Immagino sia stato il momento in cui ha avuto più paura in vita sua.
«Pensare che eravamo tutti insieme, dopo l’Europeo. Ci siamo svegliati la mattina e Matteo si comportava in maniera strana. Allora siamo andati in ospedale e ci siamo usciti dopo 25 giorni».

Ricorda i pensieri dei quel periodo?
«La scala delle priorità cambia, guardi le cose da un’altra prospettiva. Nella sfortuna, abbiamo avuto la fortuna che tutto si sia risolto per il meglio: episodi così ti uniscono ancora di più».

I leoni tatuati sulla spalla sono i suoi figli?
«Sì, li ho fatti passata la paura. Quello più “coraggioso” è Matteo. Mentre quello più attento, curioso, è Lorenzo».
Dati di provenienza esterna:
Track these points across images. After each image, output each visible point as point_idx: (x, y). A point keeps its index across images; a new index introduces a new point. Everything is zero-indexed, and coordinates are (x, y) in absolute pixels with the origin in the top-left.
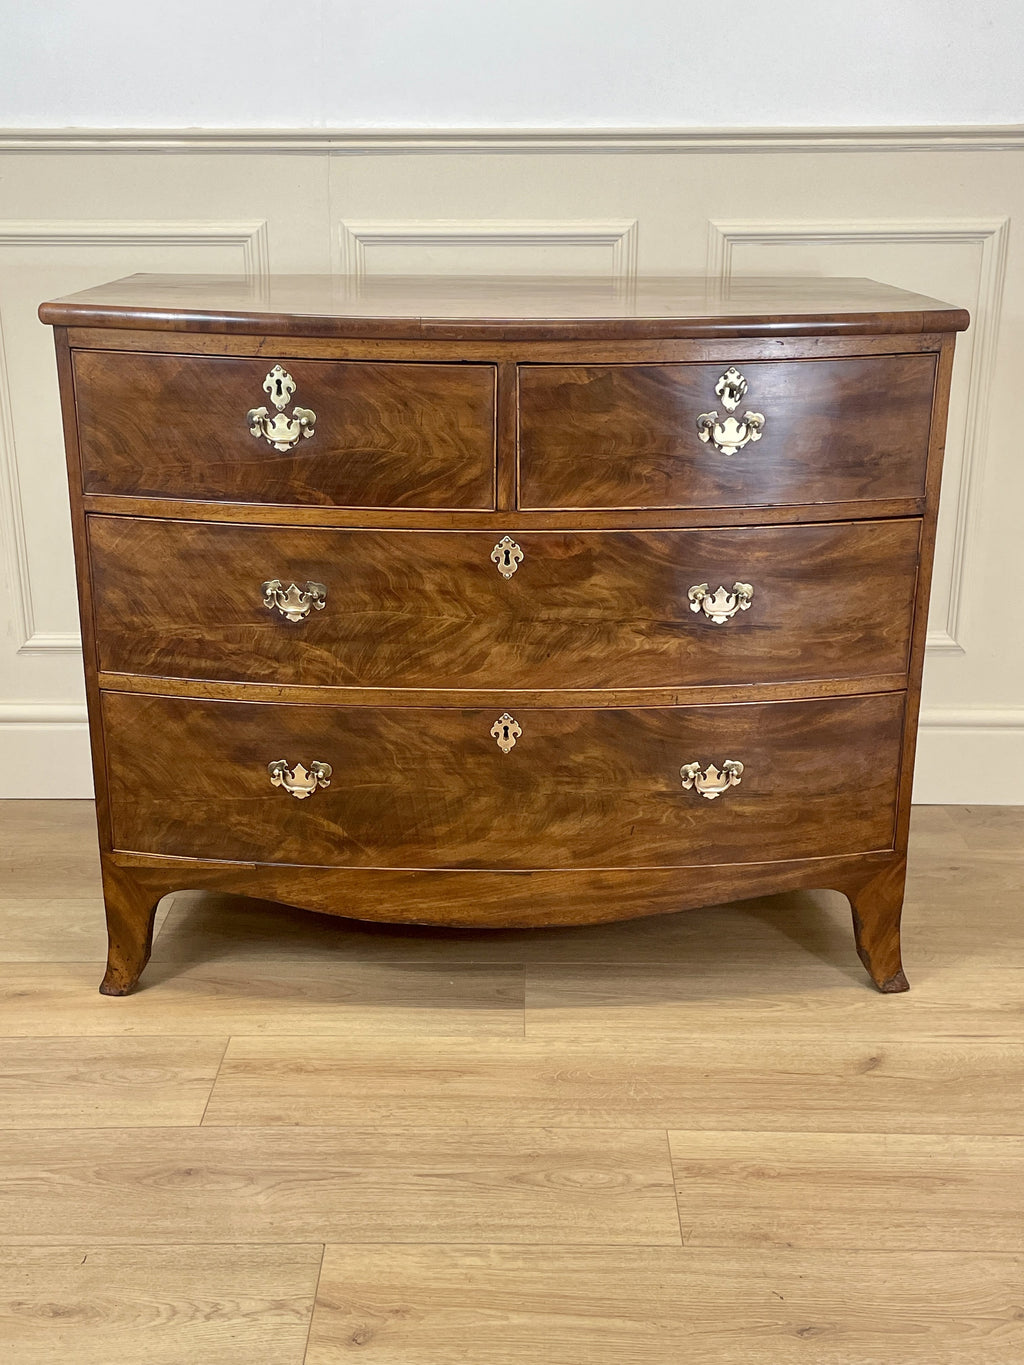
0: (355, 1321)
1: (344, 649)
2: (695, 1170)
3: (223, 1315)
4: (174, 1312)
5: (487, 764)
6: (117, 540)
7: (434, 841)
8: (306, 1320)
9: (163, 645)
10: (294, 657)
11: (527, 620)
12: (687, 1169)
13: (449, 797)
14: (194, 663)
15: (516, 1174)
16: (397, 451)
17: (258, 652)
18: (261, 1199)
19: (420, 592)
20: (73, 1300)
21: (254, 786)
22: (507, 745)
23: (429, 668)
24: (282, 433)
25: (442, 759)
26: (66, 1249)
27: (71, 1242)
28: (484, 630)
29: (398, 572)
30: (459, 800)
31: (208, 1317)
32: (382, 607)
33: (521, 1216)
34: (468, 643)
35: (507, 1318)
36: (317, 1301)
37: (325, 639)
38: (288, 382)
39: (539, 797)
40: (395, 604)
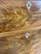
5: (24, 41)
11: (31, 17)
13: (19, 47)
19: (13, 13)
22: (27, 37)
23: (16, 27)
25: (18, 41)
28: (25, 19)
29: (9, 9)
30: (20, 47)
32: (6, 17)
39: (31, 43)
40: (9, 16)
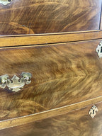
1: (39, 98)
10: (17, 106)
16: (64, 3)
19: (69, 68)
23: (72, 97)
28: (91, 79)
29: (61, 62)
32: (55, 78)
34: (86, 84)
37: (31, 96)
39: (100, 127)
40: (60, 75)
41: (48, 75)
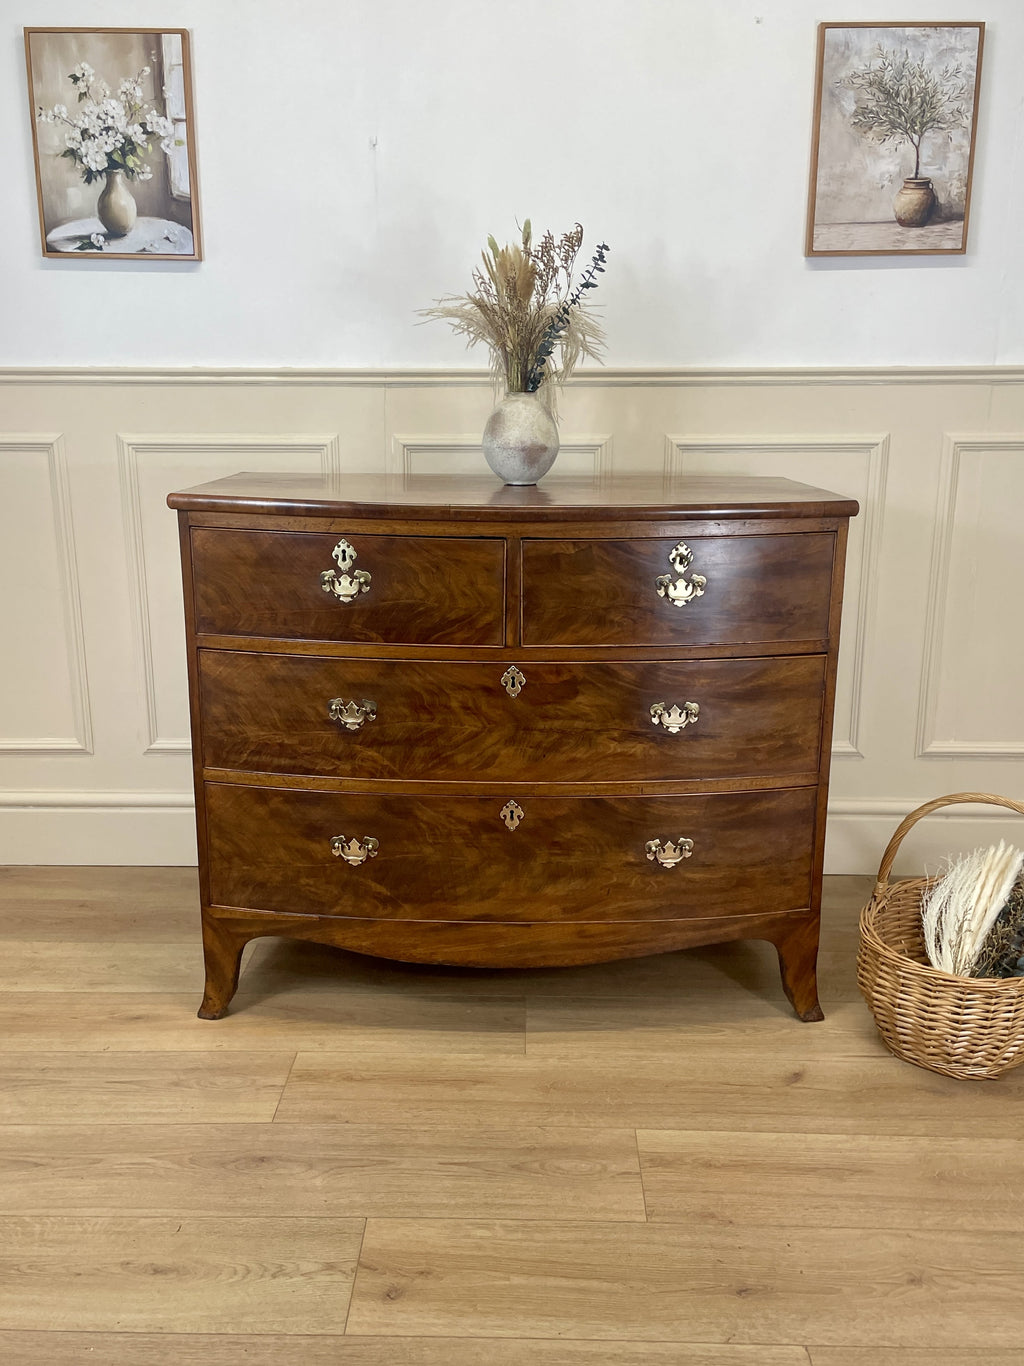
0: (388, 1280)
1: (389, 751)
2: (659, 1161)
3: (285, 1275)
4: (248, 1271)
5: (498, 840)
6: (221, 669)
7: (456, 899)
8: (351, 1279)
9: (252, 748)
10: (352, 756)
11: (527, 729)
12: (651, 1160)
13: (468, 865)
14: (276, 761)
15: (516, 1163)
16: (431, 602)
17: (325, 753)
18: (318, 1182)
19: (448, 708)
20: (168, 1261)
21: (320, 856)
22: (512, 825)
23: (453, 766)
24: (345, 589)
25: (463, 835)
26: (165, 1220)
27: (170, 1215)
28: (495, 736)
29: (431, 693)
30: (476, 868)
31: (274, 1276)
32: (418, 720)
33: (521, 1196)
34: (484, 746)
35: (508, 1279)
36: (359, 1263)
37: (374, 743)
38: (350, 551)
39: (537, 865)
40: (429, 717)
41: (406, 711)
Anche Lorenzo però è stato coraggioso a mettersi la maglia del Torino durante il derby.
«Mia moglie non mi aveva detto né che lui gliel’aveva chiesta né tantomeno che lei gliel’aveva comprata. Così, quando io gli ho detto mettiamoci la maglia della Juventus per vedere la partita, lui mi ha detto “no, io ne ho un’altra”».

E lei?
«Nulla, me lo sono visto apparire dalla camera vestito granata. Mi sono fatto una risata e gli ho fatto la foto che poi ho postato sui social».
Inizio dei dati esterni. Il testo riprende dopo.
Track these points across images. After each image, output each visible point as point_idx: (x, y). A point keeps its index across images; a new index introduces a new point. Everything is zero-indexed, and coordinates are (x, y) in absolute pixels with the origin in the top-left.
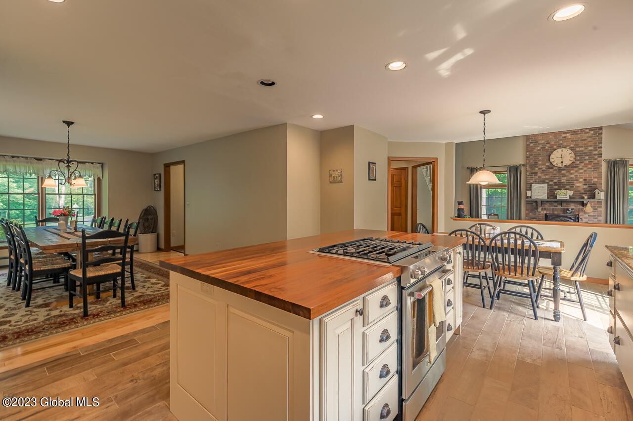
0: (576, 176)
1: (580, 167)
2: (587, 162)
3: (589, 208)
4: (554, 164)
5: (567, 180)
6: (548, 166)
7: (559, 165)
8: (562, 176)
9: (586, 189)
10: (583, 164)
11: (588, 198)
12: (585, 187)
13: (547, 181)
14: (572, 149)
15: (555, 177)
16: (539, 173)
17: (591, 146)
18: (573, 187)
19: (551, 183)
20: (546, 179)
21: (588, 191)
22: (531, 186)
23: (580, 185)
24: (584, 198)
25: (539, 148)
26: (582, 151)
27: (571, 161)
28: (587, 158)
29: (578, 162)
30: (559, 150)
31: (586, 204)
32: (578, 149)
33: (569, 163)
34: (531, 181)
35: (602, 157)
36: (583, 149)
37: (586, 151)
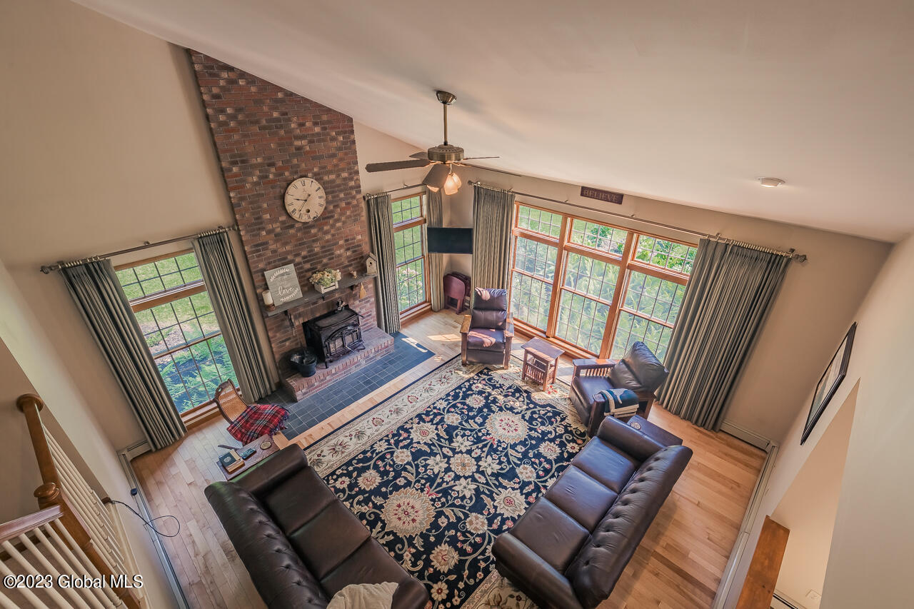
0: (333, 235)
1: (336, 216)
2: (343, 205)
3: (363, 291)
4: (296, 216)
5: (323, 247)
6: (283, 223)
7: (305, 219)
8: (314, 241)
9: (351, 256)
10: (339, 210)
11: (358, 276)
12: (349, 253)
13: (290, 257)
14: (318, 177)
15: (300, 244)
16: (271, 242)
17: (343, 170)
18: (332, 258)
19: (298, 260)
20: (288, 253)
21: (353, 260)
22: (263, 275)
23: (342, 251)
24: (352, 276)
25: (255, 179)
26: (333, 181)
27: (321, 205)
28: (342, 195)
29: (332, 208)
30: (298, 183)
32: (326, 178)
33: (319, 211)
34: (261, 266)
35: (359, 192)
36: (332, 177)
37: (338, 182)
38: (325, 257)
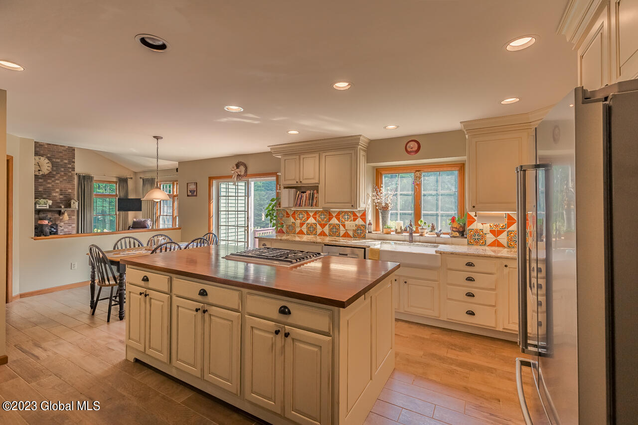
0: (53, 186)
1: (57, 178)
2: (63, 173)
3: (66, 216)
7: (37, 173)
8: (40, 185)
9: (63, 198)
10: (59, 175)
11: (65, 207)
12: (61, 197)
14: (49, 159)
17: (66, 159)
18: (51, 196)
21: (64, 201)
23: (57, 194)
24: (61, 207)
26: (58, 162)
27: (48, 170)
28: (62, 169)
29: (55, 173)
30: (36, 157)
31: (63, 213)
32: (54, 160)
33: (46, 172)
35: (74, 171)
36: (59, 161)
37: (62, 163)
38: (45, 194)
Gli stessi social dove in estate è stato bersagliato. Lei legge i commenti? Ce n’è uno a cui avrebbe voluto rispondere?
«Sì, io leggo quasi tutto. E quando ti insultano la famiglia, soprattutto dopo che hai passato certe cose, ti sale il veleno dentro. Vorresti andarli a prendere a casa, poi magari sono gli stessi che ti chiedono un selfie se ti incontrano. Certo, bisogna farsi scivolare addosso certi commenti e concentrarsi sul resto. I social sono pericolosi, ma possono essere anche importanti per far passare messaggi positivi».

Lei li usa molto. E ora lancia una nuova piattaforma web.
«Sì, è stata mia moglie Martina a portarmi dentro il mondo H-FARM dove ho trovato un grande gruppo. La parola d’ordine sarà interattività».

Ossia?
«Ci sarà anche un cartone animato, “Big”, un sorta di alter ego col quale racconterò aneddoti della mia vita su richiesta dei tifosi».

Anche le presunte liti negli spogliatoi con alcuni compagni?
«Ci saranno anche aneddoti di campo. Ma non c’è niente di vero in tutto quello che è stato scritto riguardo all’intervallo della finale di Champions».


Ha un ricordo in cui sua moglie è stata particolarmente importante?
«Il primo anno alla Juventus, quando spesso andavo in panchina e non ero contento del rendimento. Stavo per trasferirmi a San Pietroburgo, lì mi è stata vicina ed è stata fondamentale».

Quando appenderà le scarpette, vedremo anche lei in Federazione?
«Io voglio provare a fare l’allenatore. Ma prima, a carriera conclusa, voglio farmi qualche bel viaggio con tutta la famiglia. Prima tappa, il Perù».